Author:
Baeza-Yates Ricardo,Murgai Leena
Abstract
AbstractBias is everywhere, sometimes blatantly explicit, but most of the time it’s hidden, as it often arises from that which is missing, the gaps in our knowledge or data. In this chapter, we cover what bias is and its different sources: how it arises, persists, feeds back into a system, and can be amplified through algorithms. To exemplify the problem, we use the Web, the largest information repository created by humankind. The first countermeasure against bias is awareness – to understand what is represented—so that we may identify what is not. So, we systematically explore a wide variety of biases which originate at different points on the Web’s information production and consumption cycle. Today, many if not all the predictive algorithms we interact with online rely on vast amounts of data harvested from the Web. Biased data will of course lead to biased algorithms, but those biases need not be replicated precisely. Without intervention, typically they are amplified. We start with engagement bias, that is, the difference in rates at which people produce content versus passively consume it. We then move onto data bias: who is producing data on the Web, in what language, and the associated measurement and cultural biases.
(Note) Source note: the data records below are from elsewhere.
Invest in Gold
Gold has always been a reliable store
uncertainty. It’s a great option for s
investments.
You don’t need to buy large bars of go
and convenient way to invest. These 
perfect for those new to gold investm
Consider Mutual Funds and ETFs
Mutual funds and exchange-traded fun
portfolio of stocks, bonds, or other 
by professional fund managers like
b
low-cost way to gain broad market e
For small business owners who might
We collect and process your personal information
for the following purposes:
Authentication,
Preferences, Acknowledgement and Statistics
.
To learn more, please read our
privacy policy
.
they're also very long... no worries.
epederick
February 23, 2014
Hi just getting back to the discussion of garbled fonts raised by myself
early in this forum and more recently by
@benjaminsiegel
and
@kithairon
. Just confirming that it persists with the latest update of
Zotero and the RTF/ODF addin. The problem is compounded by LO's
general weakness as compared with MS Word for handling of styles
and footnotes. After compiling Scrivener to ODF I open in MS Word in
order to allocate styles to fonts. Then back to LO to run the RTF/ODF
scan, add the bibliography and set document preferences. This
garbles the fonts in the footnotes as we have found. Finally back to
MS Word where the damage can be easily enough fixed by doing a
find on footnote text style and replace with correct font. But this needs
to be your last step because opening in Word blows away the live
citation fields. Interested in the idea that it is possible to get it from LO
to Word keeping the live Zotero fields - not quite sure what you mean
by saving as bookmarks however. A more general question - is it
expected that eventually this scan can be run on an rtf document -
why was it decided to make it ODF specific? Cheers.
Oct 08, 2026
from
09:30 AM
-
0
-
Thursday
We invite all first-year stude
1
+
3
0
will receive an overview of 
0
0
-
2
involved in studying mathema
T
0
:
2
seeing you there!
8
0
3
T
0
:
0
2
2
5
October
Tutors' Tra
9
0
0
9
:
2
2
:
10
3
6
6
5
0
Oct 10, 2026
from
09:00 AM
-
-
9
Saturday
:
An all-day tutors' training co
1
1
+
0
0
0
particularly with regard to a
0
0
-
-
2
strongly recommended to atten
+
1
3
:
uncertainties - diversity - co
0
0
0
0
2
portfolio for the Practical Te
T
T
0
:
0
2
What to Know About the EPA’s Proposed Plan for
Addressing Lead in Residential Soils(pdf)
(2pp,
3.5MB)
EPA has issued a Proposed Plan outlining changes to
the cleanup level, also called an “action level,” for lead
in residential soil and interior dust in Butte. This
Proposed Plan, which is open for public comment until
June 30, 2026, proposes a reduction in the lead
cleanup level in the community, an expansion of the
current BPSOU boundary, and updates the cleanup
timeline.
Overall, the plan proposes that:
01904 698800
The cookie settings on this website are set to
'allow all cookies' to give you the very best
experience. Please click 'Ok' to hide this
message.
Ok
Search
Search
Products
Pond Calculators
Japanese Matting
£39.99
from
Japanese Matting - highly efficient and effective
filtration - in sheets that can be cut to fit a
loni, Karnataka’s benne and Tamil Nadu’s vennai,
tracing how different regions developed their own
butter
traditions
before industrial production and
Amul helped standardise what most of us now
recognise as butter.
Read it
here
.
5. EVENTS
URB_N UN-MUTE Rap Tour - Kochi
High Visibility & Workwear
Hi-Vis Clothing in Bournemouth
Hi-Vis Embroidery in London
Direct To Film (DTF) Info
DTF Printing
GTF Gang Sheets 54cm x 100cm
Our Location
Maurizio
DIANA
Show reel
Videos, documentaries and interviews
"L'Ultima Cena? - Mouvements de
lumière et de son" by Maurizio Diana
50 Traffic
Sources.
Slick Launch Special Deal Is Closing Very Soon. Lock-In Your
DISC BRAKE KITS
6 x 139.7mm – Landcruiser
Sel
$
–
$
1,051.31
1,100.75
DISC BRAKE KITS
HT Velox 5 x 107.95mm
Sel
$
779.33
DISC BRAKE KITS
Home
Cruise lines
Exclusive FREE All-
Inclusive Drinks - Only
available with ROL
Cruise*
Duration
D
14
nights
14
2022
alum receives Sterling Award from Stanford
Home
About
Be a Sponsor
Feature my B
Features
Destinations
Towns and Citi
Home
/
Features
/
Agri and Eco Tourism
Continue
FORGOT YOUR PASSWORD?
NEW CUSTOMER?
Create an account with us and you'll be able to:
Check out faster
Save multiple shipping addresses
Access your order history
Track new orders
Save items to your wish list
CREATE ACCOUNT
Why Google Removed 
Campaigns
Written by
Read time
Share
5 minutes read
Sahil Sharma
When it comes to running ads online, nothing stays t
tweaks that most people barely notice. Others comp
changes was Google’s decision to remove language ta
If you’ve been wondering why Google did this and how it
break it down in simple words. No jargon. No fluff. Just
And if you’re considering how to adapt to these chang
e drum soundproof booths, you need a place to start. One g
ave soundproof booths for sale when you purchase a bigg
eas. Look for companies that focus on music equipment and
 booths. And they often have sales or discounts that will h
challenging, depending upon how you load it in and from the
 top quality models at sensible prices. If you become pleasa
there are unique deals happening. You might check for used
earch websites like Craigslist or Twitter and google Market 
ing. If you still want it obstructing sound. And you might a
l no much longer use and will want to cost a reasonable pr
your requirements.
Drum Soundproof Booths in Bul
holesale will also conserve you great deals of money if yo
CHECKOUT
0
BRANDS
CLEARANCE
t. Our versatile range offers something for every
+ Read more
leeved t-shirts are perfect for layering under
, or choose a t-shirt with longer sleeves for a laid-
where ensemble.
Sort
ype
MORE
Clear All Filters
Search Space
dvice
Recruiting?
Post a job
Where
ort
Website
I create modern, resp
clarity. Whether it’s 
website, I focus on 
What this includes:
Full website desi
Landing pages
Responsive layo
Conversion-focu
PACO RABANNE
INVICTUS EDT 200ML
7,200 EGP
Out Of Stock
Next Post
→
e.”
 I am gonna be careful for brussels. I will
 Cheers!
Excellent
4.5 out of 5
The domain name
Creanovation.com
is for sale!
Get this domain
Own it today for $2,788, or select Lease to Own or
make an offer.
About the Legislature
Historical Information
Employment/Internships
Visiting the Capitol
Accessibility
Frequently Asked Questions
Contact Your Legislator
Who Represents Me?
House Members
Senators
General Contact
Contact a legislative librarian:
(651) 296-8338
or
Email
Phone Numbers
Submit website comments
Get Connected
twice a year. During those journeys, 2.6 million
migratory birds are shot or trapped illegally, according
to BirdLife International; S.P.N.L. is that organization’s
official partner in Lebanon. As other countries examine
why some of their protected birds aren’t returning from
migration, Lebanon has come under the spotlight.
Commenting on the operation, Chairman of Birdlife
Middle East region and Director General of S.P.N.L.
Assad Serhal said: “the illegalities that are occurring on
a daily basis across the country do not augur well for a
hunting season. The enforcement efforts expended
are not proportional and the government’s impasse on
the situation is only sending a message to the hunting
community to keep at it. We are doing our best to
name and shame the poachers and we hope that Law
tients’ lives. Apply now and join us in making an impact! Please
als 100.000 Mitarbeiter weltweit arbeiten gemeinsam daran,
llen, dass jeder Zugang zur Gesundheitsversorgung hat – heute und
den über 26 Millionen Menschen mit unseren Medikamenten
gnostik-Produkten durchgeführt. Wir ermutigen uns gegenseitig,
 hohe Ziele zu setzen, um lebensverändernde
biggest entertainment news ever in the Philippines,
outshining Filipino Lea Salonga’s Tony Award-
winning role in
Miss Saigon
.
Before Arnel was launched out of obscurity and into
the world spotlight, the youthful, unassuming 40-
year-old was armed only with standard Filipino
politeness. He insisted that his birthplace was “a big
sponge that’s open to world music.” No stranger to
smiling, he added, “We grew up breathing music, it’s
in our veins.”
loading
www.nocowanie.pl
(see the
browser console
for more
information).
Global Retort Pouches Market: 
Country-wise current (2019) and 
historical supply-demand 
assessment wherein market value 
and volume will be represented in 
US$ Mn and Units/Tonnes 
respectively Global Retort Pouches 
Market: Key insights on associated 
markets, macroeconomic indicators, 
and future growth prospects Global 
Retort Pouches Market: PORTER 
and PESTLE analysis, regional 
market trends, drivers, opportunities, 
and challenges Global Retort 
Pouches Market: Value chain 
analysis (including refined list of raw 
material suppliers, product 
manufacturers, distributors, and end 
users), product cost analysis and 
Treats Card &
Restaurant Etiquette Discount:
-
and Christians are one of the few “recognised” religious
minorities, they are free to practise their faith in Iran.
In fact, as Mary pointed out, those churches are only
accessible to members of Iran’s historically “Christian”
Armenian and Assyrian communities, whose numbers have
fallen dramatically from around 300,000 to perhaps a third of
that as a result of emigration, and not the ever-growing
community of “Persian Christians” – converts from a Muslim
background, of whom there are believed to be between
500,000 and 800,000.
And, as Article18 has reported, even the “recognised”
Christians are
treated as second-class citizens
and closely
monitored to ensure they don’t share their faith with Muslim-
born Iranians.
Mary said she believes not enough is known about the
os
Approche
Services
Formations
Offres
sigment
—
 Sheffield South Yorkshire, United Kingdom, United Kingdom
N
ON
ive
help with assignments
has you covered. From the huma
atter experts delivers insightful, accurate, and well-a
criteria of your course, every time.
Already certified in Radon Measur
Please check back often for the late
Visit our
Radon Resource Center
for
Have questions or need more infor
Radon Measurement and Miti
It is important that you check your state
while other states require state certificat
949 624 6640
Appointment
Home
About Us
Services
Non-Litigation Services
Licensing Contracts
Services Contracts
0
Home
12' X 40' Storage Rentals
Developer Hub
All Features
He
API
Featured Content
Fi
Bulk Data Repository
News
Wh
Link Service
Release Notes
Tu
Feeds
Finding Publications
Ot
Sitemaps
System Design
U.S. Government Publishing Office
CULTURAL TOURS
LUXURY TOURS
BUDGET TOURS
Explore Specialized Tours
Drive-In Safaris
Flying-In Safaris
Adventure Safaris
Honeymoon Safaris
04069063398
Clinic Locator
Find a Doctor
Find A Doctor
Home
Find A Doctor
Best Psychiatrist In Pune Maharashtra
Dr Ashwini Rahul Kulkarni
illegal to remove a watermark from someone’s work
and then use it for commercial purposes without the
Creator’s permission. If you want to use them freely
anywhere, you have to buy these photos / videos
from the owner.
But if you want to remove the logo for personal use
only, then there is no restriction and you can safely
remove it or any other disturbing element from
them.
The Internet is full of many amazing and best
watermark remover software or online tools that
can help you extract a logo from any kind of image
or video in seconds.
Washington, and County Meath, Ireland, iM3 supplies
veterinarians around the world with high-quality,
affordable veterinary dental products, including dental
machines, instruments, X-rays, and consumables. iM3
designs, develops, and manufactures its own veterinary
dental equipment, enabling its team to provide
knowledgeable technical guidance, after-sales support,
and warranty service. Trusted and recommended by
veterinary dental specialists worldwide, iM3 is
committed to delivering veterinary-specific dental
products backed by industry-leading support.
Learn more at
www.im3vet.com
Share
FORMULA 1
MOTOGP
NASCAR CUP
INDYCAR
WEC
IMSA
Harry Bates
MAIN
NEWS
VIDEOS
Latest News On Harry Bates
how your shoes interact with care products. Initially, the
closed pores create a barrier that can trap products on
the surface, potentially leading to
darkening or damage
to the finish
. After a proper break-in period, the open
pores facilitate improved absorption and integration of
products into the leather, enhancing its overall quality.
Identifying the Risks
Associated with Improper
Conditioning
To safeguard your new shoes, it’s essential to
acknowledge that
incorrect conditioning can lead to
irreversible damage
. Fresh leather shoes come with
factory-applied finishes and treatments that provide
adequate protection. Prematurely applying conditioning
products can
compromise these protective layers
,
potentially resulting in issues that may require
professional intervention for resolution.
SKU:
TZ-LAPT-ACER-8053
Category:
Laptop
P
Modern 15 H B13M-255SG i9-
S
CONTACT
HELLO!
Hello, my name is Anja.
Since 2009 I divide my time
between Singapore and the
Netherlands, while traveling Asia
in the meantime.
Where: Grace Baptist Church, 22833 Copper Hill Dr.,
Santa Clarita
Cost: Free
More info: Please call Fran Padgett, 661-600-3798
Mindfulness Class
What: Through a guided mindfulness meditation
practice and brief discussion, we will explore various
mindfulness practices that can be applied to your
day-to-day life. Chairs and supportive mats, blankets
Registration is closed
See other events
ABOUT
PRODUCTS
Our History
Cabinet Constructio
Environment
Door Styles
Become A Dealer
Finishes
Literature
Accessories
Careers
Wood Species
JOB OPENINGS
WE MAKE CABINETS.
Algorithmic bias and fairness are intertwined. We discuss the difficulty in defining fairness and provide examples of algorithmic bias in predictive systems. Lastly, we look at biases in user interactions. We discuss how position bias can be mitigated by distributing visuals across results and shared information about other users can lead to different social biases. We discuss how biases continually feed back into the Web and grow through content creation and diffusion.